Why your COVID test could be negative
A negative test result cannot totally rule out infection. If you’re experiencing COVID symptoms (or you were exposed to COVID), but you’re taking comfort in a negative test, a few things could be going on.
The BA.4 and BA.5 might take longer to show up on at-home tests. Even if it’s not one of these highly transmissible strains, you may have tested too early regardless (you should wait at least five days after exposure to test). Similarly, your viral load might not be high enough to give a positive result, even though you are infected with the virus.
Then there’s good ol’ user error. Even before the current variants, at-home antigen tests were never a perfect system. This isn’t to suggest that you should eschew them altogether; experts told CNBC that people should still use at-home antigen tests if they’re experiencing symptoms or have been exposed to the virus.
CDC guidelines say that no matter your situation, you should test again one to two days after your negative test.
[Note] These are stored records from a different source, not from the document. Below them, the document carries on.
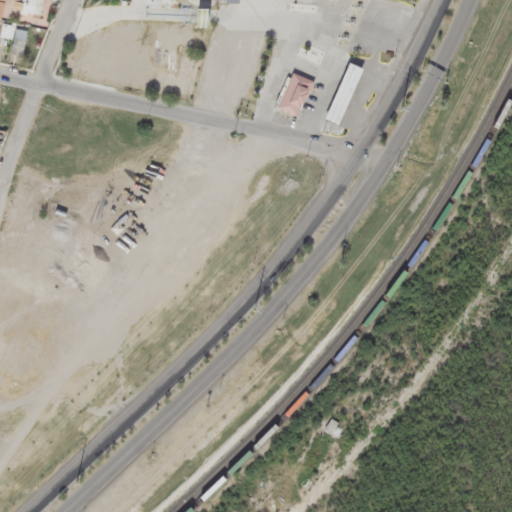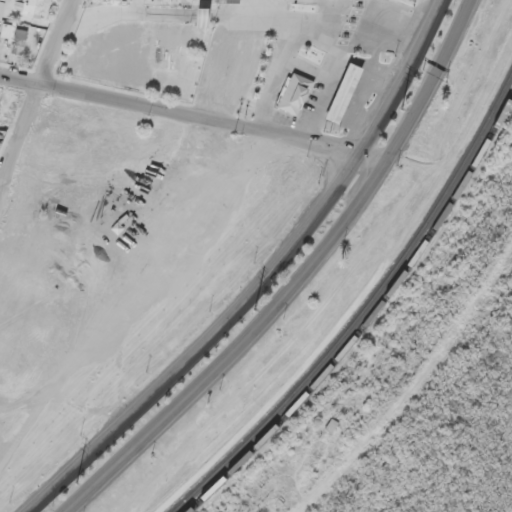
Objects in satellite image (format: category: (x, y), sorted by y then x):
road: (260, 278)
road: (295, 279)
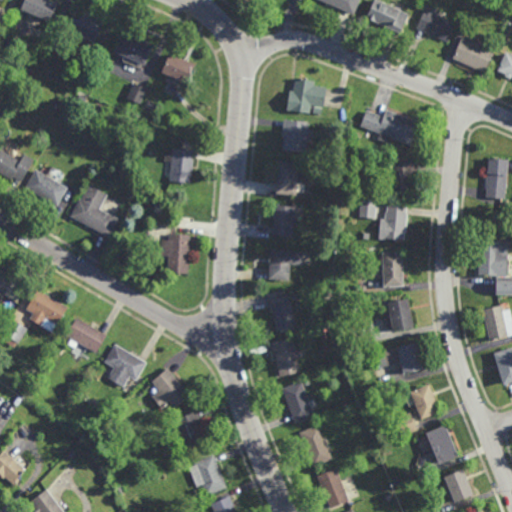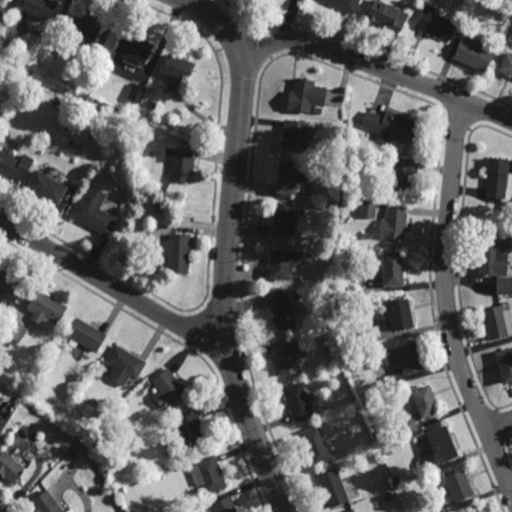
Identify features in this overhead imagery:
building: (1, 0)
building: (343, 4)
building: (343, 5)
building: (38, 7)
building: (39, 8)
building: (505, 9)
building: (386, 15)
building: (387, 15)
building: (435, 23)
building: (435, 23)
building: (84, 26)
building: (84, 27)
building: (133, 47)
building: (133, 48)
building: (473, 53)
building: (472, 54)
building: (505, 64)
building: (506, 64)
building: (178, 67)
road: (377, 67)
building: (177, 68)
building: (137, 91)
building: (136, 93)
building: (305, 95)
building: (304, 96)
building: (151, 104)
building: (316, 110)
building: (389, 125)
building: (390, 126)
building: (118, 129)
building: (133, 134)
building: (293, 134)
building: (295, 135)
building: (349, 144)
building: (378, 157)
building: (180, 163)
building: (179, 164)
building: (14, 165)
building: (14, 165)
building: (287, 175)
building: (496, 175)
building: (287, 177)
building: (399, 177)
building: (401, 177)
building: (496, 177)
building: (301, 180)
building: (45, 186)
building: (46, 187)
building: (71, 190)
building: (142, 190)
building: (332, 196)
building: (366, 206)
building: (158, 207)
building: (367, 208)
building: (97, 209)
building: (93, 210)
building: (282, 219)
building: (283, 220)
building: (392, 220)
building: (393, 223)
building: (365, 233)
road: (229, 248)
building: (314, 248)
building: (177, 251)
building: (176, 252)
building: (492, 256)
building: (281, 261)
building: (283, 262)
building: (495, 263)
building: (391, 267)
building: (392, 268)
building: (503, 283)
building: (9, 284)
building: (10, 285)
road: (114, 287)
building: (337, 290)
building: (324, 294)
building: (293, 296)
building: (340, 300)
road: (447, 301)
building: (45, 309)
building: (281, 309)
building: (45, 310)
building: (281, 311)
building: (399, 312)
building: (400, 314)
building: (497, 320)
building: (498, 321)
building: (15, 330)
building: (14, 333)
building: (85, 334)
building: (86, 335)
building: (61, 349)
building: (285, 356)
building: (286, 356)
building: (408, 356)
building: (402, 357)
building: (504, 362)
building: (504, 364)
building: (124, 365)
building: (124, 365)
building: (168, 389)
building: (169, 389)
building: (424, 400)
building: (297, 401)
building: (297, 401)
building: (424, 401)
building: (405, 423)
road: (499, 424)
building: (409, 425)
building: (189, 428)
building: (191, 430)
building: (380, 433)
building: (441, 443)
building: (314, 444)
building: (315, 444)
building: (441, 444)
building: (386, 450)
building: (72, 454)
building: (9, 467)
building: (10, 467)
building: (207, 474)
building: (208, 474)
building: (458, 484)
building: (458, 485)
building: (332, 486)
building: (332, 487)
building: (120, 490)
building: (390, 494)
building: (46, 502)
building: (45, 503)
building: (223, 505)
building: (224, 505)
building: (446, 506)
building: (349, 510)
building: (351, 510)
building: (477, 510)
building: (477, 511)
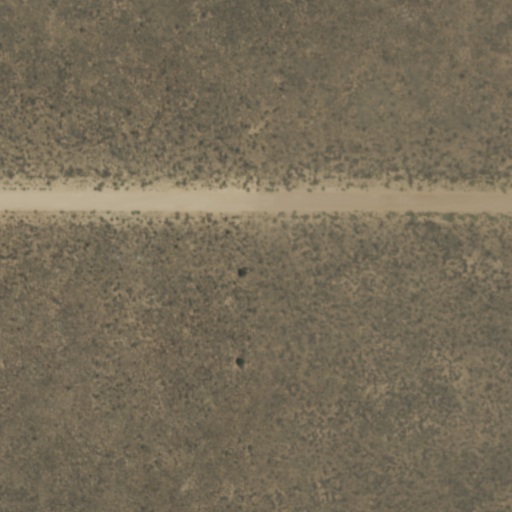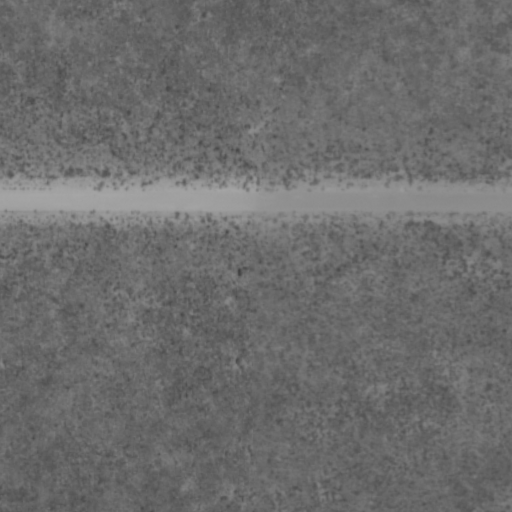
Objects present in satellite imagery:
road: (256, 199)
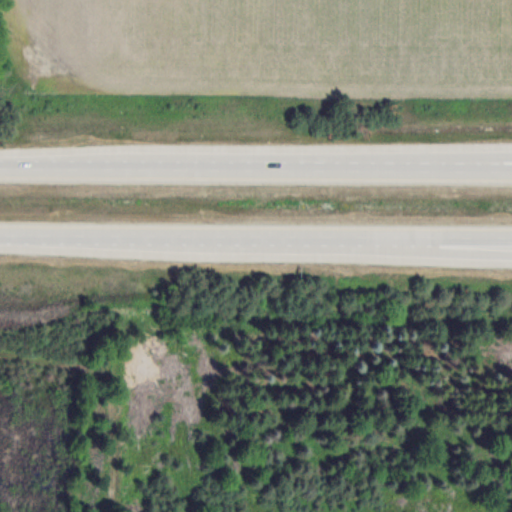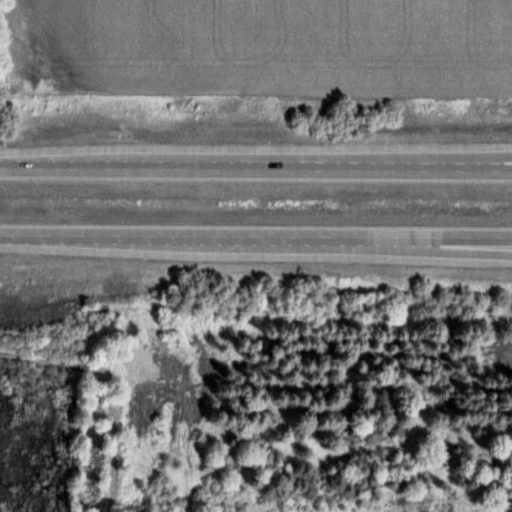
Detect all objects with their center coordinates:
road: (256, 168)
road: (255, 236)
road: (485, 241)
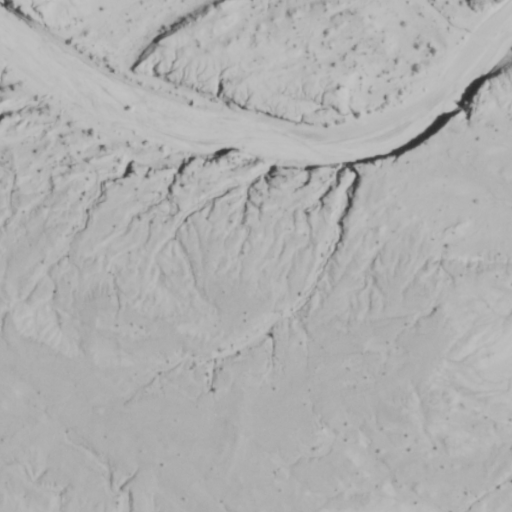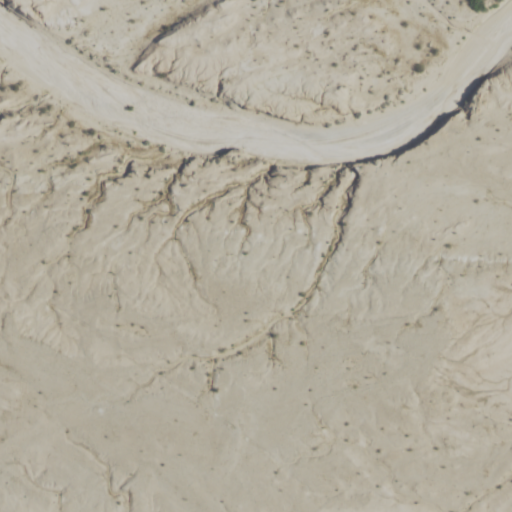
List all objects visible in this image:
road: (260, 135)
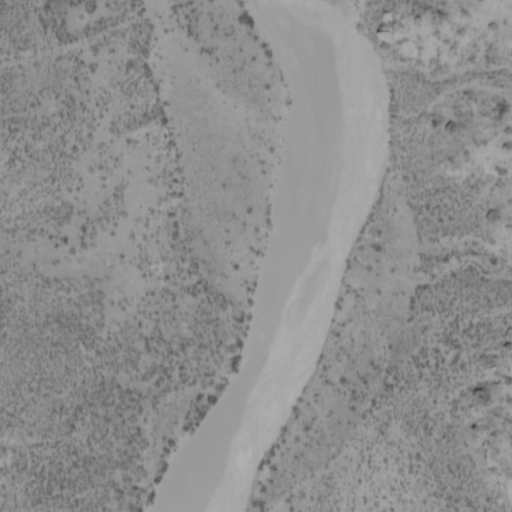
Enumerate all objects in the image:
road: (167, 60)
river: (279, 259)
road: (171, 424)
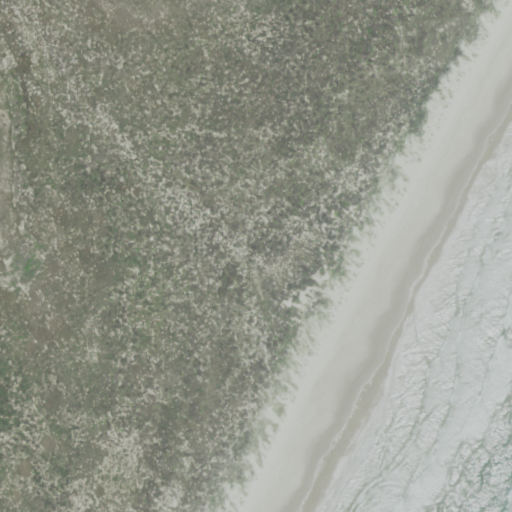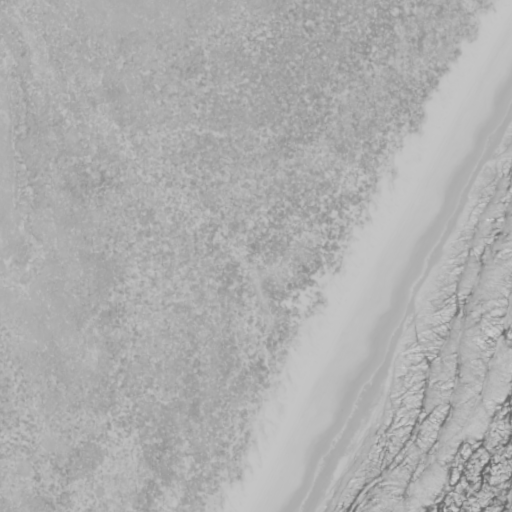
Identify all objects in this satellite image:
park: (269, 272)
Make sure you’re storing your at-home tests correctly and consider getting a PCR test done if you can.
If you’re experiencing symptoms, you should isolate
If you have COVID-like symptoms, you should assume you are contagious, even if it ends up being something other than COVID. It’s a good idea to stay home and keep others safe. Remember: Your “mild” symptoms could manifest far more severely in someone else.
The bottom line is if you feel sick, you’re probably sick with something. A negative test result doesn’t magically make your physical symptoms imaginary. Isolate and mask indoors. Even if it’s not COVID, no one wants whatever you have.